不機嫌な顔を向けた佐和紀に対し、杉野が申し訳なさそうに身を屈める。
「先週、うちの若いヤツがご迷惑をおかけしたそうで」
「あー、あれ。おまえのとこのヤツだった? 普通の不良だと思ってヤッちゃった。ごめん。ケガ、したよな……」
「こちらは自業自得です。ご心配なく。御新造さんに、おケガはありませんでしたか」
「それも自業自得だし……。っていうか、わざわざ謝らないで欲しいんだけど。俺の旦那に言ってないだろうな」
「もちろんです。下のヤツらにも、あえて言い聞かせておりません。もしなにかありましたら、すぐにご連絡ください」
「報復とか、ありそう?」
目を輝かせた佐和紀の顔に、たっぷりと五秒間は見惚れ、杉野だけでなく寺坂もあたふたと汗をかく。
「それだけはありません。そっちについては言い聞かせました」
「あー、そう。別にいいんだけど、相手にはならないな。威勢はよかったけど見かけだけだ。行儀よくさせるか、鍛えさせてやるか。どっちかにしてやれば?」
「わかりました。
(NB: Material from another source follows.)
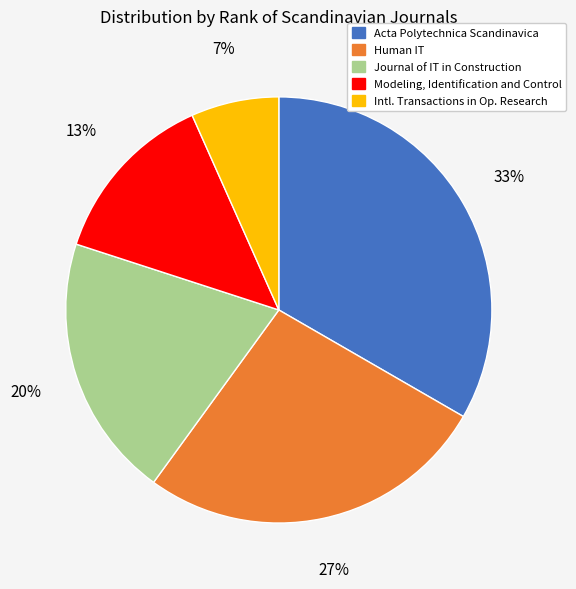

Is there a majority slice in this chart?

No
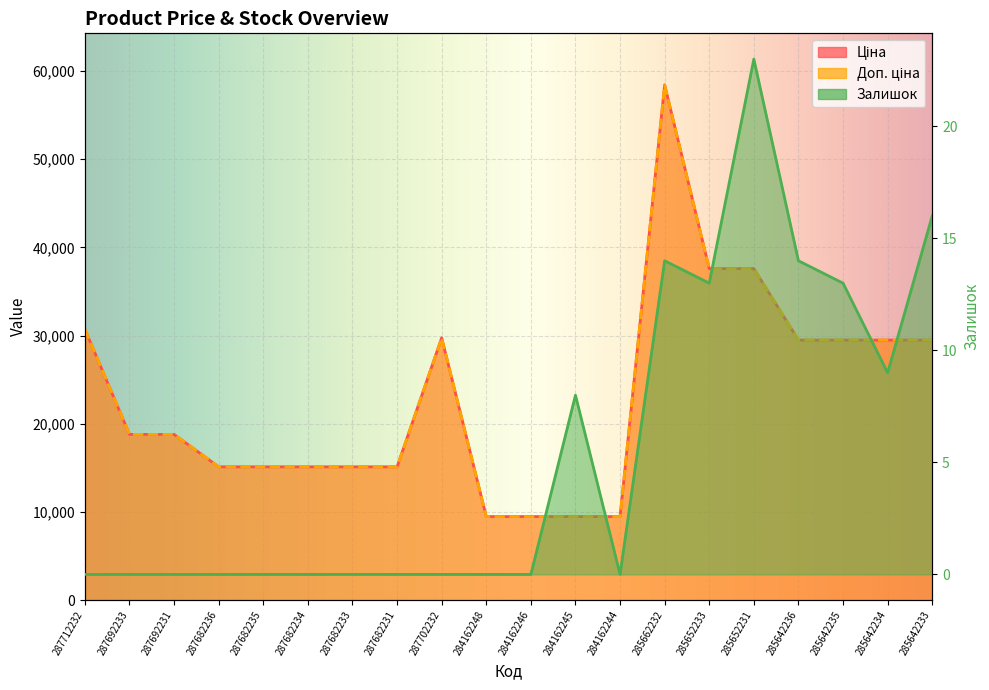

List the labels in order of Ціна value, largest first.

285662232, 285652233, 285652231, 287712232, 287702232, 285642236, 285642235, 285642234, 285642233, 287692233, 287692231, 287682236, 287682235, 287682234, 287682233, 287682231, 284162248, 284162246, 284162245, 284162244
ありがとうございます」
ふたりはまた深々と頭をさげ、佐和紀たちから離れていく。
「噂の親衛隊ですか」
キョトキョトとまばたきを繰り返した真幸が苦笑いを浮かべ、佐和紀はたいして吸わないうちに終わってしまったショートピースを睨んだ。
「知世に絡んできたから、ふたりでちょっと遊んでやったんだよな」
「そんなに強いんですか、知世くんは」
「ケンカ慣れはしてるな。真顔で殴ってるから、俺に付き合ってるんじゃない? 楽しくはなさそうだ。引き際も知ってるし、頭いいよ」
「見た目からは想像できませんね。佐和紀さんの好きなタイプですか。弟分としては」
「抱いてもいいけどねー」
軽い冗談で笑い飛ばした佐和紀は、消えたはずの寺坂に気づいた。身を屈めたまま動きを止めている。聞いてしまったのだろう。
「旦那に言う? タレコミしたら点数あがるかも」
流し目を向けると、ゆでだこのように赤くなる。
上部組織の幹部の点数よりも、佐和紀からの好感度をあげたい男だ。あたふたしながら、煙草の箱をテーブルの上へ置く。
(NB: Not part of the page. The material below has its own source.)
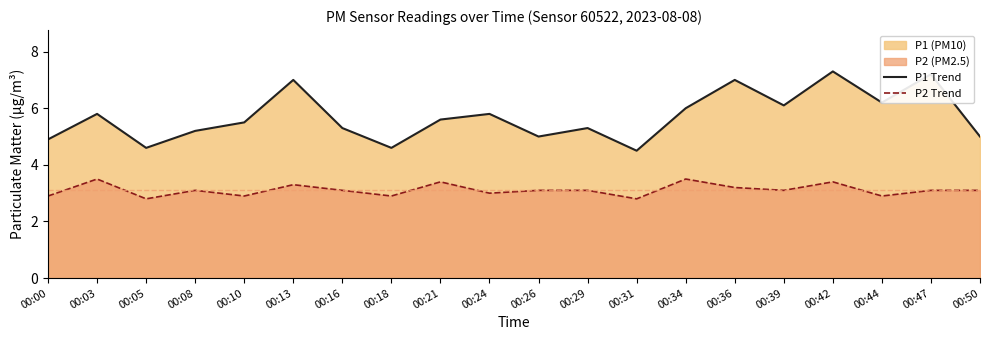

At how many categories does at least one series exceed 5?

14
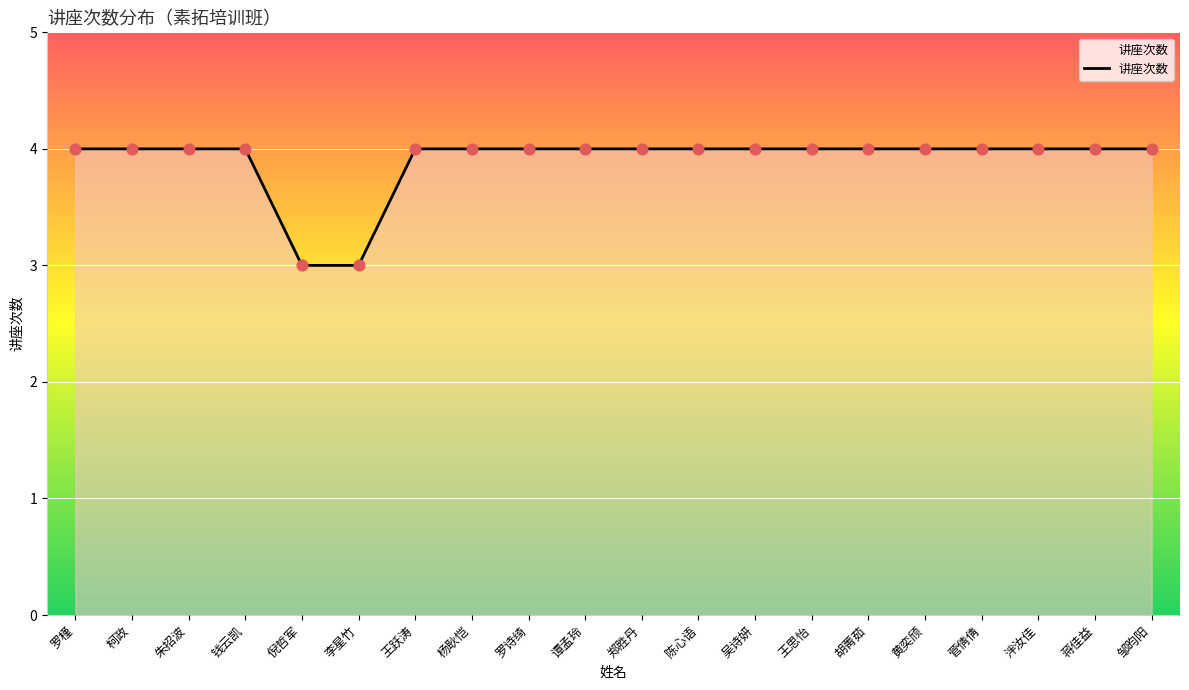

What is the ratio of the value at 王思怡 to the value at 罗诗绮?

1.0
「いえいえ、まさか。煙草がないように見えましたので、私の好みですが、どうぞ。……冗談を真に受けるほど、バカではありません」
世話係がいないことに気づき、佐和紀の煙草を心配したのだろう。差し入れを引き寄せると、またスッと身を引いた。
周りの客たちはなにごとかと振り返っているが、真相は想像もできないはずだ。
「真に受けないとか言って、真っ赤になるんだから、な」
煙草のビニールを剥がして、一本取り出した。佐和紀の一番好きな銘柄はショートピースだが、普段に吸うフィルター付きの煙草にこだわりはない。
「あの子が、こうなるなんて」
真幸がぼそりと言う。佐和紀の子どもの頃を思い出しているのだ。
幼かっただけでなく、過去の記憶がところどころ抜けている佐和紀は思い出を共有できない。黙ってマッチをすった。懐かしい匂いがして、火がついた。